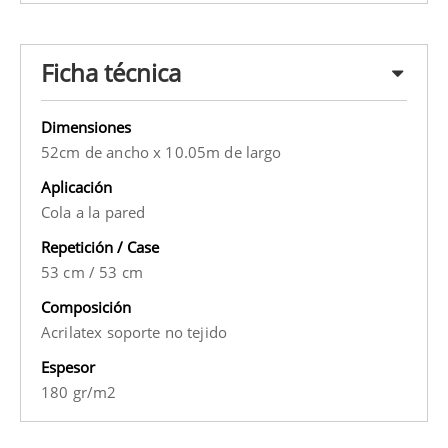
Ficha técnica
Dimensiones
52cm de ancho x 10.05m de largo
Aplicación
Cola a la pared
Repetición / Case
53 cm
/
53 cm
Composición
Acrilatex soporte no tejido
Espesor
180 gr/m2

● ● ● ● ●

▶ TASK PROMPT:
Could you give the listing again exactly as it stands, minus any pictures?

▶ ANSWER FOR THIS EXERCISE:
Ficha técnica
Dimensiones
52cm de ancho x 10.05m de largo
Aplicación
Cola a la pared
Repetición / Case
53 cm
/
53 cm
Composición
Acrilatex soporte no tejido
Espesor
180 gr/m2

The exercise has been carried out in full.